The reason why it’s harder for a fallen Nigerian artiste to rise back up

Artistes who are on a comeback campaign have it harder than the upcoming acts, and this is due to a lot of factors.
The Holy Grail in the music industry for musicians, and every other person involved in the process of creation, distribution, and marketing is to ‘blow’ an artiste.

Blowing’ in the contextual sense means that the artiste and his music break free from the grueling and finance-guzzling underground scene, and surge into mainstream awareness and recognition. This blowing’ is enabled mostly by a single which has became a hit song. In 2014, Patoranking came through with his Álubarika' single, Kiss Daniel hit the big time with ‘Woju’, and the next year, YCee has become a force with ‘Jagaban’. These singles paved the way for them to blow.
                            Olu Maintain, 2face Idibia
‘Blowing’ is hard job. Every artiste that becomes an instant celebrity has been in the doldrums for over 5 years. ‘Blowing’ just brings them to your consiciousness. Did you know that Reekado Banks was called Spicy before his encounter with Don Jazzy?
In many ways, ‘Blowing’ is easy. Getting a hit song is a product of time, chance, promotion, and talent. The real work lies in staying at the top. Check out a long list of one-hit wonders. Slyde, AY.com, Klever Jay. MP, Flowssick, and many others. They got a hit song, but didn’t sustain it.
                             Kiss Daniel
Many times an artiste does have an extended run in the limelight. One, two, three years roll by, and everyone is happy. But as all circles come and go, the artiste begins to lose his touch on the scene, either from natural causes, poor decisions, ill-luck, scandals, or just plain old jazz. (That’s a thing in Africa.)  He slides away from public consciousness, and his songs lose their flavor.
A year goes by, another floats away, and the artiste becomes distant memory, and fades. But for some reason, he gets a spark in his career. Perhaps he gets an epiphany, and injection of cash, or a finds a new team. He begins a new campaign to get back to the top.
But this time it’s different. Nothing works. He discovers that it is harder to get back up, or attract public attention. Why?
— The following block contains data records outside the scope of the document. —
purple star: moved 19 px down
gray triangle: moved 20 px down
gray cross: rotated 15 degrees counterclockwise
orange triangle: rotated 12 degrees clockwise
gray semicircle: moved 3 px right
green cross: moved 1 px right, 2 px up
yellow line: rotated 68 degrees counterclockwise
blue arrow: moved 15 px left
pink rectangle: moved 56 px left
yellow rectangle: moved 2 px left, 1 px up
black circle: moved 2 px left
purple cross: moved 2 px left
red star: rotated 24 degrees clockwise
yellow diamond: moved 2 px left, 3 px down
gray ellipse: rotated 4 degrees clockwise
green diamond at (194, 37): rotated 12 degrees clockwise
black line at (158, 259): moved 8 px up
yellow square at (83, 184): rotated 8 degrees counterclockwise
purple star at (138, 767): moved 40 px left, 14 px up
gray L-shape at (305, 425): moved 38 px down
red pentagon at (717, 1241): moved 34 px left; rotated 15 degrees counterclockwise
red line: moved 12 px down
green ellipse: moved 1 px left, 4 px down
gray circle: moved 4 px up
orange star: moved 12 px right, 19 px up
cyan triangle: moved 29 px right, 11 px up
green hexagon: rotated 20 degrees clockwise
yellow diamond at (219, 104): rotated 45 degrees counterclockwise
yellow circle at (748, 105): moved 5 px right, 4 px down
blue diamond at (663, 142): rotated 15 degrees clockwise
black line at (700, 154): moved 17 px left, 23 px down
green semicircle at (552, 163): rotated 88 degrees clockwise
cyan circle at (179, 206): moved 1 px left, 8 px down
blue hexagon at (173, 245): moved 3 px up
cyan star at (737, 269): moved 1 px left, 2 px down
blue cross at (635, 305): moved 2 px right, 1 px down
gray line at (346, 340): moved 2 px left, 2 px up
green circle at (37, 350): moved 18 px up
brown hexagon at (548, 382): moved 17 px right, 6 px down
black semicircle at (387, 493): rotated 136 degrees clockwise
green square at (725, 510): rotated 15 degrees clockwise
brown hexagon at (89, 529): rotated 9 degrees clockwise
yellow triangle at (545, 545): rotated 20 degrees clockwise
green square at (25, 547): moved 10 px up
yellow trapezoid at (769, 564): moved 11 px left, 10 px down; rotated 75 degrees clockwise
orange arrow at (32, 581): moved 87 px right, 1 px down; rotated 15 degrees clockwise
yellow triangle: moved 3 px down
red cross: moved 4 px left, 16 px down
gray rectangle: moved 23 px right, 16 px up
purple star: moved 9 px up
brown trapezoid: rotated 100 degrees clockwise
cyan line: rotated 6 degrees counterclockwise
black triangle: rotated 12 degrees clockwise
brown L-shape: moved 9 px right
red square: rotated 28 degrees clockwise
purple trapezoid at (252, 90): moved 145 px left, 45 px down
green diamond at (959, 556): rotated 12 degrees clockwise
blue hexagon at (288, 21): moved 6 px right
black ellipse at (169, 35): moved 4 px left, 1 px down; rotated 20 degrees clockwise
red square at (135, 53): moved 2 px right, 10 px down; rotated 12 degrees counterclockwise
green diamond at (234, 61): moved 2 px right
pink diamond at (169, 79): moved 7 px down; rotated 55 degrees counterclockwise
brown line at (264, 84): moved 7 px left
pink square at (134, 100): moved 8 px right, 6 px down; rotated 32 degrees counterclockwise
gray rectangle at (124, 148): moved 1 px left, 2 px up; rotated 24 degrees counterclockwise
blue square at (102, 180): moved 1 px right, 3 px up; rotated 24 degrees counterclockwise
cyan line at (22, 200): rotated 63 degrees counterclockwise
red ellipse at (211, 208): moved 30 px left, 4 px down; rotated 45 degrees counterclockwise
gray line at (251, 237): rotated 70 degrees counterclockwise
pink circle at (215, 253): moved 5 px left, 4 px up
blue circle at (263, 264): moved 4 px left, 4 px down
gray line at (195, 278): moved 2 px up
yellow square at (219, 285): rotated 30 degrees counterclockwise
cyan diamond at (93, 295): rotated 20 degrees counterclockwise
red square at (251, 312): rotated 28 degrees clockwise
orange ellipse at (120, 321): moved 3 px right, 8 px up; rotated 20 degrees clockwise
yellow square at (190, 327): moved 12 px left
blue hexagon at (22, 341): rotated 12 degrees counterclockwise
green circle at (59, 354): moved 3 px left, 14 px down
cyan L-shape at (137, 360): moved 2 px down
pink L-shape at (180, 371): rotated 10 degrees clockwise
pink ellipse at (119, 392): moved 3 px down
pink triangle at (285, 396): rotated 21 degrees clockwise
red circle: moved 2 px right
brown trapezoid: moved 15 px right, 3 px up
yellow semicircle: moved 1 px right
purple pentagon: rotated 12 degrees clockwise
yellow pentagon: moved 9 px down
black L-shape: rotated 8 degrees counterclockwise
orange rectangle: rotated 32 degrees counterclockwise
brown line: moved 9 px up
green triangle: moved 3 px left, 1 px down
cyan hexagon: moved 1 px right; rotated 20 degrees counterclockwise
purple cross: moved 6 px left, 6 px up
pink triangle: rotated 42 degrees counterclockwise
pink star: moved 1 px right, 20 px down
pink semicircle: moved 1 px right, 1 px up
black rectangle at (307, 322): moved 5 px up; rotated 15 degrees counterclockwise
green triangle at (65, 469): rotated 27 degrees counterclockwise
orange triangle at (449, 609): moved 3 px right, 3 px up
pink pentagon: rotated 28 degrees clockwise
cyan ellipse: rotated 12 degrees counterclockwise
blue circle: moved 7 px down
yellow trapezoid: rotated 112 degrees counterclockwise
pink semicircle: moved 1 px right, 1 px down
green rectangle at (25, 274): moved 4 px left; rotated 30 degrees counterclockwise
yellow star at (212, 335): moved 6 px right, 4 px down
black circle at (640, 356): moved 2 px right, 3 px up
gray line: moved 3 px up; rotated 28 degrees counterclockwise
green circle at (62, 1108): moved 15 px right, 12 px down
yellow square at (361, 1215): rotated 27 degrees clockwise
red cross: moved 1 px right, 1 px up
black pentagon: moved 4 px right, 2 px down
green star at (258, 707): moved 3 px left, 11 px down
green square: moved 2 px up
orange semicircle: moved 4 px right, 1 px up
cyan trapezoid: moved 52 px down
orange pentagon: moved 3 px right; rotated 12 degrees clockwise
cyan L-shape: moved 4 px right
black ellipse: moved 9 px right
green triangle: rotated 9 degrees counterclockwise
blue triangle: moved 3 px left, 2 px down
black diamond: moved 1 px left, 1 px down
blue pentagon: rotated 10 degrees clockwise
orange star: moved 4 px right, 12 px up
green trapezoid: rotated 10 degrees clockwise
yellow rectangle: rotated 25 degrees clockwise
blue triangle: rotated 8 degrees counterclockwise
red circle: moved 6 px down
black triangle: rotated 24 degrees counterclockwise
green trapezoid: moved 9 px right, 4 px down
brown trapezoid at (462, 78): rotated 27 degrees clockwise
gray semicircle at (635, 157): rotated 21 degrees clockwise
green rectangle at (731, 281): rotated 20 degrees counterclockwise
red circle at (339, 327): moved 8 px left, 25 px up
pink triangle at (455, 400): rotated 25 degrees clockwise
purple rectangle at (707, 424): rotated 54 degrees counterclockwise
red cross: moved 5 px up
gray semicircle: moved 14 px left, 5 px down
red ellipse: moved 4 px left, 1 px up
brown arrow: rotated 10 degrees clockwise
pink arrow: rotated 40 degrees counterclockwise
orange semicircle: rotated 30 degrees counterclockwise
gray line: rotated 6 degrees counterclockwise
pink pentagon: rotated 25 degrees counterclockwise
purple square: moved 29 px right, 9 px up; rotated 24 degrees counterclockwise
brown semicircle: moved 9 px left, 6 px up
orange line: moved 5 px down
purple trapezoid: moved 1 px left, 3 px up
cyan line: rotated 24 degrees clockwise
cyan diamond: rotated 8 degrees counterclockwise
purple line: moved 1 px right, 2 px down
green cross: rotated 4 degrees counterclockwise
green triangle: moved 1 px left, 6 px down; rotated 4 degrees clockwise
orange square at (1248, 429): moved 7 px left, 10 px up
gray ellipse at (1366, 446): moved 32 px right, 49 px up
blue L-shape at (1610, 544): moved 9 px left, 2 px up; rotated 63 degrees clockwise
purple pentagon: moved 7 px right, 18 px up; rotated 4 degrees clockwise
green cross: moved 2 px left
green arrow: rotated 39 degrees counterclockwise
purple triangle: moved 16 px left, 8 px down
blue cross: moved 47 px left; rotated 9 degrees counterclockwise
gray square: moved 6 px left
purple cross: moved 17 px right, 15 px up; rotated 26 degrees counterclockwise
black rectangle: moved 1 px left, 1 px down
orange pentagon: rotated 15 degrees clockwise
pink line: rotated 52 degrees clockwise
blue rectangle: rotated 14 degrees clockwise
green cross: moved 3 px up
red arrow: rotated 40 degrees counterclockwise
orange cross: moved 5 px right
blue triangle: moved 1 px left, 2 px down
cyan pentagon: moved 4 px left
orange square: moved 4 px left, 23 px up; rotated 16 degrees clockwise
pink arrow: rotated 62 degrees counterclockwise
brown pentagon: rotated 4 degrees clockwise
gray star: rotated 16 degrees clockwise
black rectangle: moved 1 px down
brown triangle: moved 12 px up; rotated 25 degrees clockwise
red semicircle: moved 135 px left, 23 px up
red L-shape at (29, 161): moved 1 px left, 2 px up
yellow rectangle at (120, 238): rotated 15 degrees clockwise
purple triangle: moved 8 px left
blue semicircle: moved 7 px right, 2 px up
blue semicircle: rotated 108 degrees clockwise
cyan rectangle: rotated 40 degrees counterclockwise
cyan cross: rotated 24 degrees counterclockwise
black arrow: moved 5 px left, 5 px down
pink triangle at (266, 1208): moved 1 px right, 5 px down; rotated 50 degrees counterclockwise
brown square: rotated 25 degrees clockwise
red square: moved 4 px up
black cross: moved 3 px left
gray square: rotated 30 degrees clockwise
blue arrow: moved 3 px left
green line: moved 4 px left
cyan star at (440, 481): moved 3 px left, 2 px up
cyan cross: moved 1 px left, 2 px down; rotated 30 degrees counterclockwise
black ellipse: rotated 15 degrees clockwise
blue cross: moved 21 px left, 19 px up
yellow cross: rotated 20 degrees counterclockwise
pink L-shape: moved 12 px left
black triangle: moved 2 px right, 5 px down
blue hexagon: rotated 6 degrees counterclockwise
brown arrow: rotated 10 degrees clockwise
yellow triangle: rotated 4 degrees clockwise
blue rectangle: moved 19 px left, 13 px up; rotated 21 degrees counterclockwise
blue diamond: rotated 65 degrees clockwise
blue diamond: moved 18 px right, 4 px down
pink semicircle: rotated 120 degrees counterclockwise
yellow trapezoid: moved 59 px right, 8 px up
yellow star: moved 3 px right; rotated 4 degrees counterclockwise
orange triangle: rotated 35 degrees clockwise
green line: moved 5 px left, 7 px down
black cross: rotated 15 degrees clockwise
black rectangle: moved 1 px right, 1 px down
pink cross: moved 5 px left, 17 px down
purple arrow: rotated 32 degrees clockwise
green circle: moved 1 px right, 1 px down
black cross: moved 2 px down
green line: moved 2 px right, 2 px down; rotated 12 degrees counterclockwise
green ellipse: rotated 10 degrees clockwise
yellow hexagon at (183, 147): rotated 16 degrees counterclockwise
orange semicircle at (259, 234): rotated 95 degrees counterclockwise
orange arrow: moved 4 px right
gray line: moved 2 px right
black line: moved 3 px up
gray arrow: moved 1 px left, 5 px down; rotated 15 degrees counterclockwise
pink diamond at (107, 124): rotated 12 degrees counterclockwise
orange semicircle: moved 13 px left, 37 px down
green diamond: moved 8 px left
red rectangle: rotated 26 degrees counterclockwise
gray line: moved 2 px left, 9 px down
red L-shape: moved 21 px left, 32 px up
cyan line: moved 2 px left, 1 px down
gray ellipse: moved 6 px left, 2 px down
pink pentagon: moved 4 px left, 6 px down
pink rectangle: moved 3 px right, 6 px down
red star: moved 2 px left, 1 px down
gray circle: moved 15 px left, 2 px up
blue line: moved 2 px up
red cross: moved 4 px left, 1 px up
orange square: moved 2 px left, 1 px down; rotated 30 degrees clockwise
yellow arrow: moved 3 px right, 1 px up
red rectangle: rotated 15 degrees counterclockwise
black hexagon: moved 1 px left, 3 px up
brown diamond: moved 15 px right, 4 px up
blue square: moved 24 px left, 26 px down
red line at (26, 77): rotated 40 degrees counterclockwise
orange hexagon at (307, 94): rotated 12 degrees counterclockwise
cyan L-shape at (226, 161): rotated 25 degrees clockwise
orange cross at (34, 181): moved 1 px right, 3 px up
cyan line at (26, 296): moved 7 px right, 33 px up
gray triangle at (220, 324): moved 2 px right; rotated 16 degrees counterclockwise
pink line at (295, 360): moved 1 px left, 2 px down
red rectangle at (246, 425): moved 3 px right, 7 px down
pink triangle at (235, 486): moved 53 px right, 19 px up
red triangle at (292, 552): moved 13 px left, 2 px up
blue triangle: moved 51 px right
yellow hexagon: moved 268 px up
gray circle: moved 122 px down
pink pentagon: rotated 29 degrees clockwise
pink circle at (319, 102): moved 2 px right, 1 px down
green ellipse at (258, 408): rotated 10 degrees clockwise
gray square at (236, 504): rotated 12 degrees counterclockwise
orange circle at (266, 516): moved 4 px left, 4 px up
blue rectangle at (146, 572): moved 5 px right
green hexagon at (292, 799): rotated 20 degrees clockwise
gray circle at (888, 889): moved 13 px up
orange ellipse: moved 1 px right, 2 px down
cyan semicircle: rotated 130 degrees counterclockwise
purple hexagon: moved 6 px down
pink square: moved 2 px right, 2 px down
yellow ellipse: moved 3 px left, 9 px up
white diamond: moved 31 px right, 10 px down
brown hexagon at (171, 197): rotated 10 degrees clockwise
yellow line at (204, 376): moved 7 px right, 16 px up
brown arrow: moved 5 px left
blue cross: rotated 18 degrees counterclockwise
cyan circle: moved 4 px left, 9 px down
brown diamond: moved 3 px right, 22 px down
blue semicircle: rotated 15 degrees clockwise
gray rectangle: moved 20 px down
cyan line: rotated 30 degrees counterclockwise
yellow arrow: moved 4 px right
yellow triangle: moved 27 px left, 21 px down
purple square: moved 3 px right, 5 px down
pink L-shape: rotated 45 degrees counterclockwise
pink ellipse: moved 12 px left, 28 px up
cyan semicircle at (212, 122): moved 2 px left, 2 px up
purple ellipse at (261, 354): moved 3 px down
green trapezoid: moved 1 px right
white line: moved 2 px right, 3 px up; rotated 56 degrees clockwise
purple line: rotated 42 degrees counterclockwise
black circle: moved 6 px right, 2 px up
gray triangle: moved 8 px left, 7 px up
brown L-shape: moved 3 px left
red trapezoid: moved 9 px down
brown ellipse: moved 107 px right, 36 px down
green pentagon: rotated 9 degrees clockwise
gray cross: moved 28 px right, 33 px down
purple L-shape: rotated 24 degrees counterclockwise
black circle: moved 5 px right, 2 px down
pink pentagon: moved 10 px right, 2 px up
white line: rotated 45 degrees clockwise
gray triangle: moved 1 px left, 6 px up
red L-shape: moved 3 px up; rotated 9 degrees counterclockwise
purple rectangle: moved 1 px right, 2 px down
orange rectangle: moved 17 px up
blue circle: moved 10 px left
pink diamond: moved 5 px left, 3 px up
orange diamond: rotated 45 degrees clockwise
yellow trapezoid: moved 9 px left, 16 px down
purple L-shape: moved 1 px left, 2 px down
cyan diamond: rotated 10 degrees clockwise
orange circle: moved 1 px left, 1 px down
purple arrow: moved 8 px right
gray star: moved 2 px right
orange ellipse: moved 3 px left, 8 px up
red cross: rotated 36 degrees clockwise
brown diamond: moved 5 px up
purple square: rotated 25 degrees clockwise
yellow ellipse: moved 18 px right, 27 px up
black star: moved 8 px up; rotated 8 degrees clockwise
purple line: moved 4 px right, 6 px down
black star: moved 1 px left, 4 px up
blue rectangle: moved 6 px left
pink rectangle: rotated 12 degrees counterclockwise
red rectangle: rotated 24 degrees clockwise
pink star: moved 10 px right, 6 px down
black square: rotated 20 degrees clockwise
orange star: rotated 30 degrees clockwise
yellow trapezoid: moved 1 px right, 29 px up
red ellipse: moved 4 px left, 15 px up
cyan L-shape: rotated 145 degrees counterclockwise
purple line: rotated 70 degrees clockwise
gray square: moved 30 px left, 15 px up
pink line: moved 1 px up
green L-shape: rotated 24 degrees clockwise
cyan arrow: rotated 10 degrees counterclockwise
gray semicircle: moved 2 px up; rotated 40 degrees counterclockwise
                             Kiss Daniel, Patoranking and Wande Coal
Artistes who are on a comeback campaign have it harder than the upcoming acts, and this is due to a lot of factors.
  1. You are seen as ‘old school’. Pop culture is a very fickle thing. People are more focused on what’s new. The veteran artiste is regarded as old and past his time.
  2. Industry executives and professionals are unwilling to help. Most artistes create more friends than enemies during their green days. Now they want to get back up, they still need their enemies to assist their careers, but people don’t forget. They remember, and exact revenge.
  3. Personal Pride is a killer. An upcoming act is prepared to go lengths to get work done. The comeback act is still in a bubble, and would have his get in the way of business. He can’t show respect to a cow, even though he wants to eat meat badly.
  4. Finally, a lack of drive. Having through the motions once in his life, people hate to revisit old territories. The drive goes, and self-pity comes in. No real work can get done.
  5. The finances are stretched thing. Upcoming acts are young and only need money to blow. Veteran acts need money to blow, invest, and take care of dependents.